Intorno a mezzanotte, quando anche la famiglia PIg s’è messa una zampa sulla coscienza e ha deciso di darmi una mano a cercare pur di andarsene a letto, la trovo.

Nello studio.

In fondo a un bidone di giocattoli.

Una stella filante.

E oh, i gusti son gusti, se questi lanciandosi coriandoli e frustandosi con le stelle filanti ci han tirato fuori ‘sto fracco di ragazzini si vede che gli sta bene così.

– No, ragazzi, stasera non resto a calcetto, torno a casa che la mia ragazza mi aspetta vestita da Colombina e ha promesso di farmi le frappe.   

Schiaffo.

Lego.

Torno dalla bomba chimica mentre il comitato di quartiere finisce di raccogliere i soldi per pagare un Canadair che li innaffi tutti di Chanel n°5 prima che i danni al sistema neuronale e all’apparato riproduttivo diventino permanenti.
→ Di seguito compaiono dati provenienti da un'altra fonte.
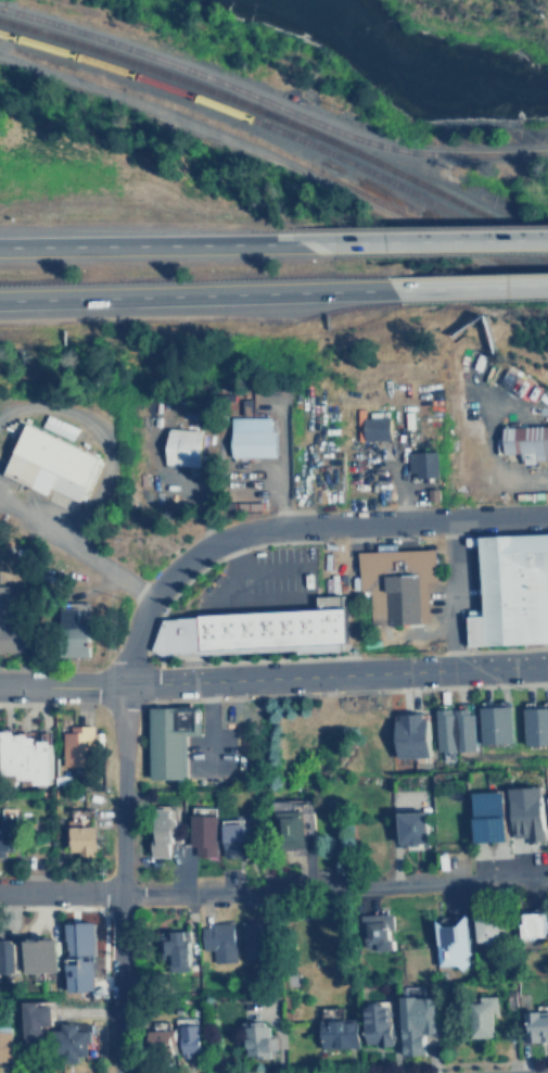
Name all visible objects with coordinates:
park: (478, 23)
railway: (133, 63)
railway: (280, 132)
railway: (280, 151)
railway: (402, 151)
railway: (407, 177)
road: (419, 235)
road: (145, 239)
road: (469, 282)
road: (195, 288)
building: (373, 424)
building: (249, 437)
building: (525, 443)
building: (179, 447)
building: (420, 463)
building: (46, 464)
road: (290, 523)
road: (75, 543)
road: (271, 571)
parking lot: (261, 581)
building: (396, 583)
building: (502, 590)
parking lot: (546, 598)
road: (231, 601)
building: (8, 624)
building: (258, 628)
building: (71, 632)
road: (274, 676)
building: (500, 722)
building: (485, 723)
building: (542, 723)
building: (528, 724)
building: (453, 728)
building: (408, 734)
building: (168, 736)
building: (75, 745)
building: (24, 754)
building: (531, 807)
building: (494, 811)
building: (409, 825)
building: (160, 827)
building: (230, 830)
building: (285, 830)
building: (7, 831)
building: (200, 832)
building: (79, 837)
road: (117, 877)
road: (274, 887)
building: (532, 925)
building: (489, 929)
building: (379, 930)
building: (219, 941)
building: (253, 942)
building: (454, 942)
building: (39, 951)
building: (177, 951)
building: (7, 955)
building: (74, 956)
building: (483, 1015)
building: (37, 1020)
building: (418, 1022)
building: (379, 1023)
building: (537, 1025)
building: (340, 1033)
building: (162, 1037)
building: (191, 1040)
building: (259, 1040)
building: (72, 1041)
building: (6, 1045)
Bomba chimica mi guarda assai perplesso, come se non avesse mai visto una rimbambita spettinata con un metro cubo di cotone tenuto legato sotto il naso da una stella filante gialla e viola.

Faccio tutto quello che devo fare.

Lui sopravvive.

Io pure.

E questa era la prima volta in cui persino io ho cambiato un bambino.

In un senso diverso dal solito.

 

– Buongiorno, vorrei cambiare questo bambino. 

– Ma certo, con cosa posso sostituirglielo? Ho dei bei portieri nerboruti, arrivati stamattina dalla Spagna, un ex nazionale di hockey su ghiaccio, un po’ incidentato, ma fa la sua figura, e forse ancora qualche pallavolista cubano bello succoso. Fanno tra i 75 e gli 80 kg l’uno, che faccio, lascio?